🤖 AI Summary
Conventional deep latent variable models (e.g., VAEs) employ simplistic priors—such as standard normal distributions—limiting their clustering capability; while Gaussian mixture model (GMM) priors improve performance, they require pre-specifying the number of clusters and are sensitive to initialization.
Method: For single-cell RNA-seq data analysis, we propose the Variational Mixture Model (VMM) prior—the first integration of VampPrior with a Dirichlet process Gaussian mixture model—enabling automatic inference of the number of clusters. We further design an alternating optimization framework combining variational inference and empirical Bayes to decouple learning of latent variables from prior parameters.
Contribution/Results: The method requires no pre-specified cluster count and exhibits strong robustness. It achieves state-of-the-art clustering performance across multiple benchmark datasets. When integrated into scVI, it significantly enhances cross-batch integration and yields biologically interpretable cell clusters.
📝 Abstract
Current clustering priors for deep latent variable models (DLVMs) require defining the number of clusters a-priori and are susceptible to poor initializations. Addressing these deficiencies could greatly benefit deep learning-based scRNA-seq analysis by performing integration and clustering simultaneously. We adapt the VampPrior (Tomczak&Welling, 2018) into a Dirichlet process Gaussian mixture model, resulting in the VampPrior Mixture Model (VMM), a novel prior for DLVMs.
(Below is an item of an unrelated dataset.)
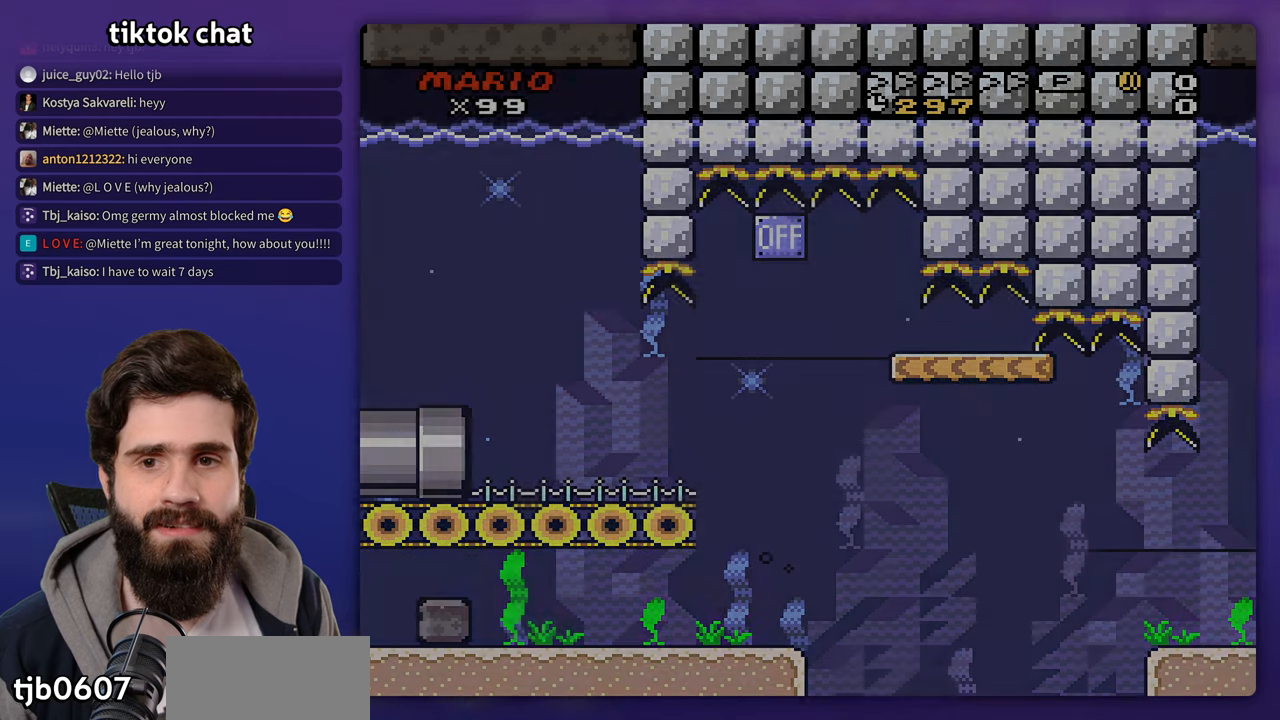
{"dt_ms": 500, "buttons": ["A"], "events": [[233, "A", "down"], [283, "A", "up"], [467, "A", "down"]]}
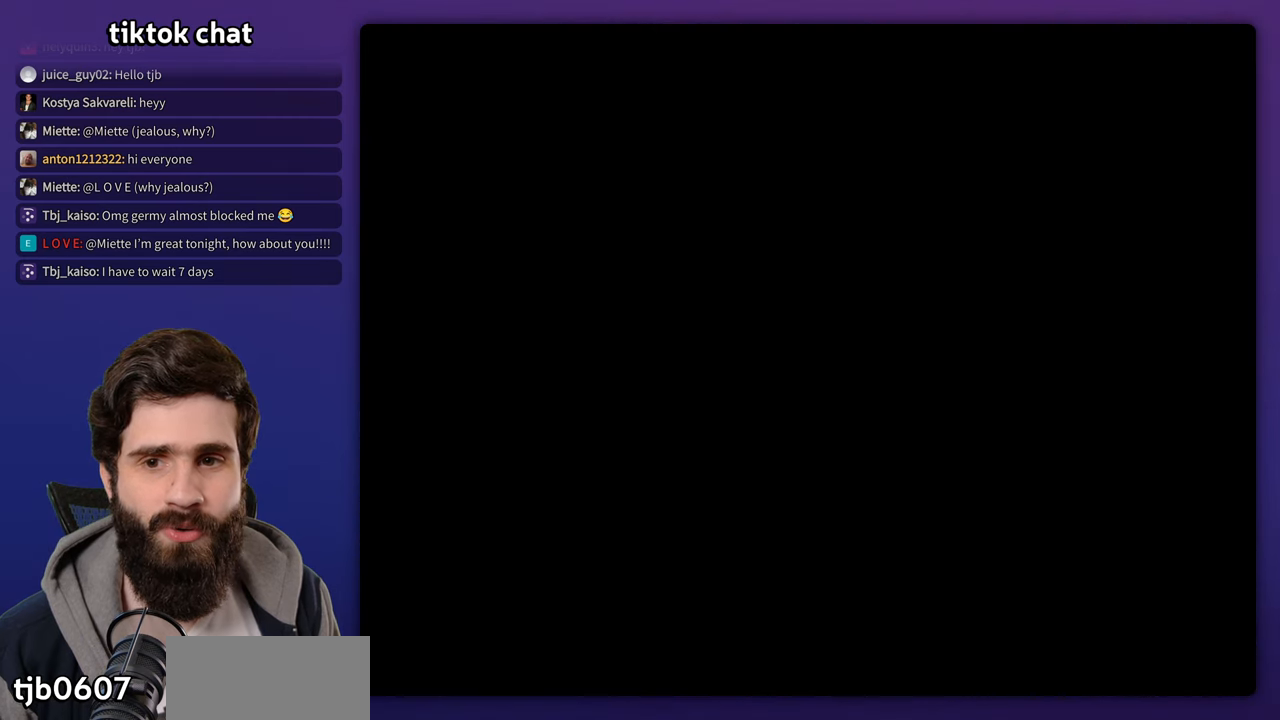
{"dt_ms": 500, "buttons": ["A", "B"], "events": [[33, "A", "up"], [250, "A", "down"], [300, "A", "up"], [467, "B", "down"], [500, "A", "down"]]}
We propose an inference procedure that alternates between variational inference and Empirical Bayes to cleanly distinguish variational and prior parameters. Using the VMM in a Variational Autoencoder attains highly competitive clustering performance on benchmark datasets. Augmenting scVI (Lopez et al., 2018), a popular scRNA-seq integration method, with the VMM significantly improves its performance and automatically arranges cells into biologically meaningful clusters.